Sunday, August 21, 2011

Deidre Barrett—Supernormal Stimuli: How Primal Urges Overran Their Original Purpose

“Our modern skulls house a stone age mind,” say psychologists Leda Cosmides and John Tooby, quoted in Supernormal Stimuli (27). The book's title comes from the work of Niko Tinbergen, the Danish ethologist whose work on animals’ instinctive reactions to external stimuli won him the Nobel in 1973. Tinbergen discovered that much of animal behavior is cued to very particular stimuli—geese are so programmed to sit on eggs with certain markings that they prefer a volleyball to their own eggs if the markings are enhanced (say, black with bright blue spots rather than grey with pale blue spots). The male stickleback fish is so enraged by the red color of other males’ chests that he will ignore actual male fish to attack a bright red ball, or even a passing red van outside the window.

These enhanced versions of evolutionarily developed triggers are, in Tinbergen’s words, “supernormal stimuli,” and Barrett’s book develops the thesis that we are similarly triggered by certain stimuli, evolved over millennia on the African savannah, and that we remain the victims of our stone-age reactions—particularly since we have used our modern skulls to devise a wide array of supernormal stimuli that end up being actually bad for us. The clearest example is our taste for fatty and sweet foods, which had an obvious logic for hunter-gathers but becomes a severe liability in a world of McDonald’s cheeseburgers and chocolate shakes.

Less well known is the interplay between television and what Pavlov termed “the orienting response”—the instinct to pay rapt attention to any new aural or visual stimulus. In Barrett’s description: “The orienting person or animal turns eyes and ears in the direction of the stimulus and then freezes while parts of the brain associated with new learning become more active. Blood vessels to the brain dilate, those to the muscles constrict, the heart slows, and alpha waves are blocked. . . . The effects persists for four to six seconds after each stimulus.”

Television’s increasingly rapid-fire technique of quick cuts plays right into this, essentially paralyzing us on the sofa as our stone-age brains try to process the flood of supernormal stimuli. Eventually, however, the body slips into a lower state—hypnotized but no longer alert, and the metabolism actually drops to a lower state than if one were simply lying in bed.

The concept of the supernormal stimulus explains a great deal of modern behavior. Alcoholism and drug addiction, for one, as well as the tendency of our society to treat as an addiction any compulsive behavior (gambling, promiscuity, overeating) that exceeds the rational mind’s ability to regulate it.

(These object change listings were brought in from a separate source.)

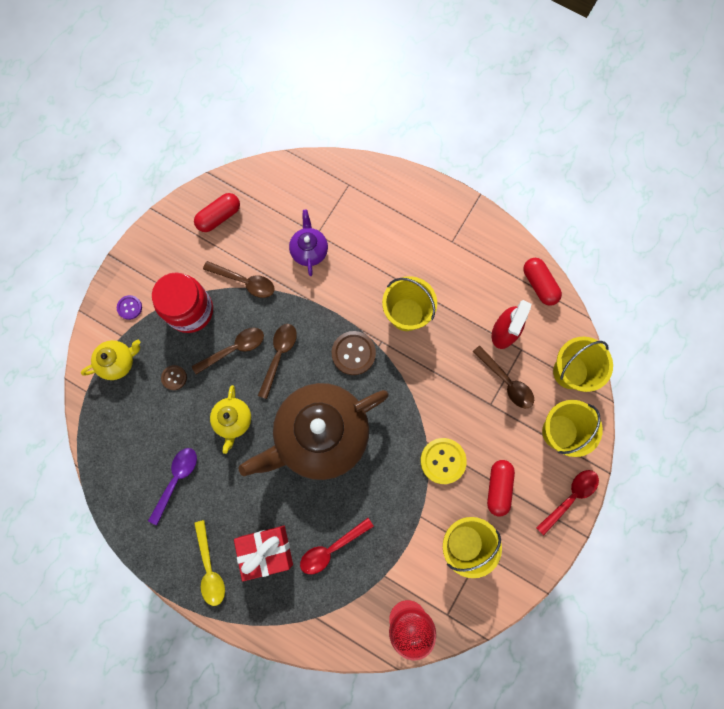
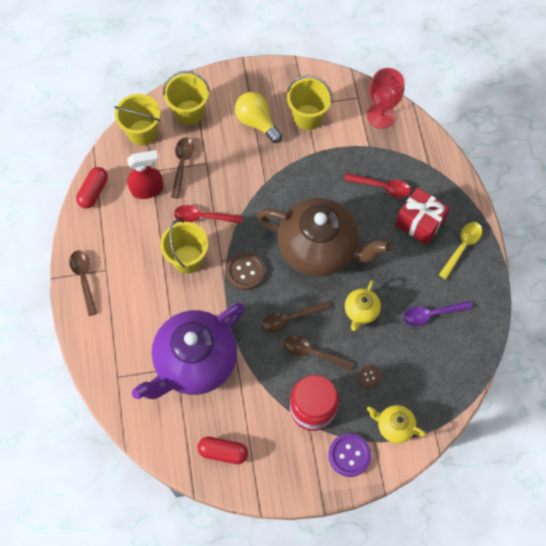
camera: 130 degrees left, 10 degrees down
purple button [117,295,142,320] -> purple button [328,433,371,477], size x1.77
brown spoon [203,261,275,298] -> brown spoon moved to [69,250,97,316]
yellow teapot [210,385,251,454] -> yellow teapot turned 150 degrees clockwise [345,280,381,331]
purple teapot [289,210,328,276] -> purple teapot [132,303,245,399], size x2.28
yellow button [420,438,467,484] -> none
red capsule [487,460,515,516] -> yellow light bulb [235,92,282,143]
red spoon [536,470,599,535] -> red spoon moved to [174,205,242,224]

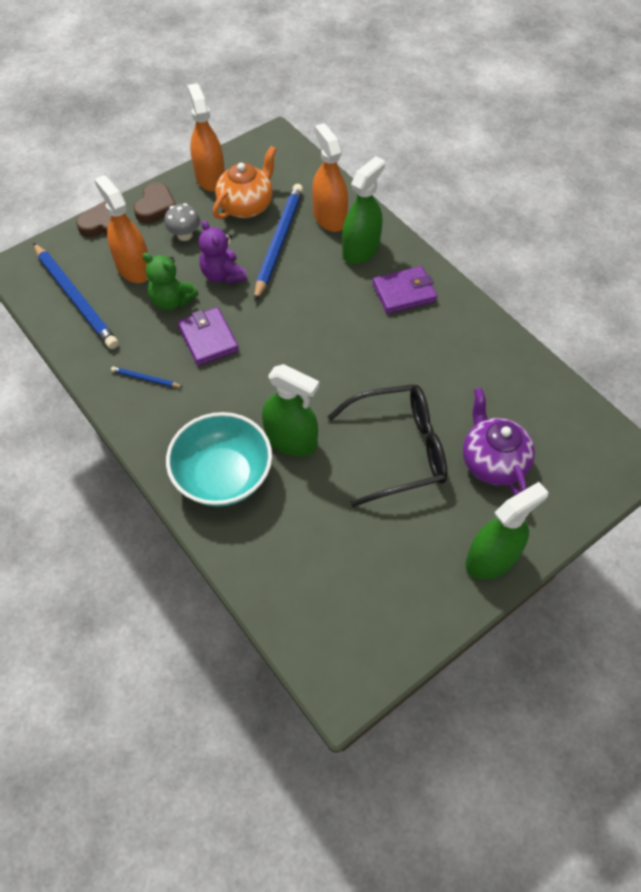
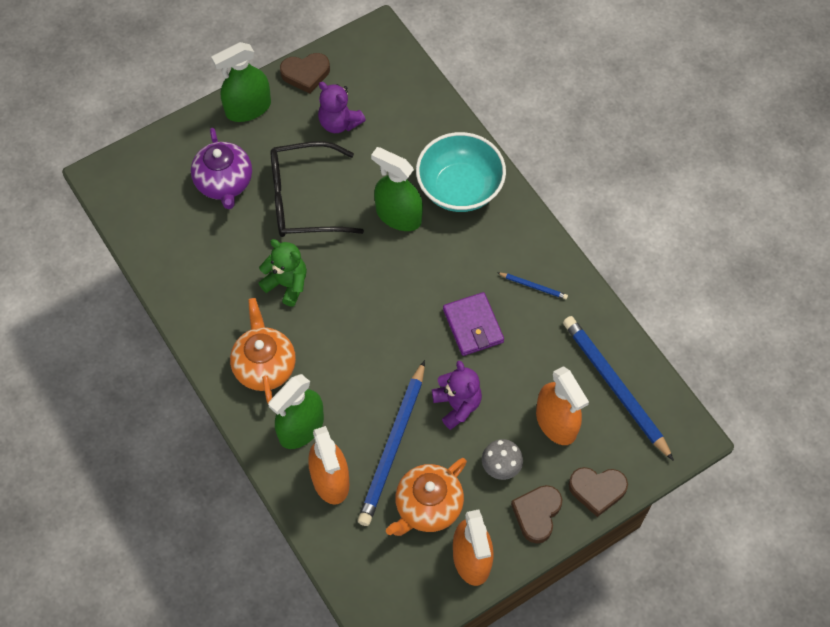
camera: 175 degrees left, 5 degrees up
green teddy bear [142,253,198,310] -> green teddy bear moved to [259,239,307,307]
purple wallet [373,266,437,314] -> orange teapot [230,298,296,403]
none -> brown heart [280,53,330,94]
none -> purple teddy bear [318,82,366,133]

What Barrett doesn’t engage sufficiently, to my mind, is the role of both technology and corporate capitalism in the development of these supernormal stimuli, and while she urges us to begin to restrain and regulate the most destructive of these stimuli, she doesn’t touch the issue of what this means for the twin sacred cows of free speech and private enterprise—both of which presume a rational mind capable of regulating its stone-age instincts without exterior help. Already in ancient Athens, Aristotle pondered why individuals pursued self-destructive behavior, and that was long before there were billions to be made by marketing products scientifically designed to encourage that behavior. The Athenian vices of excessive wine and the occasional hetaera pale before crack cocaine and 24/7 online streaming pornography, or even the less obviously pernicious burger and fries and video gaming.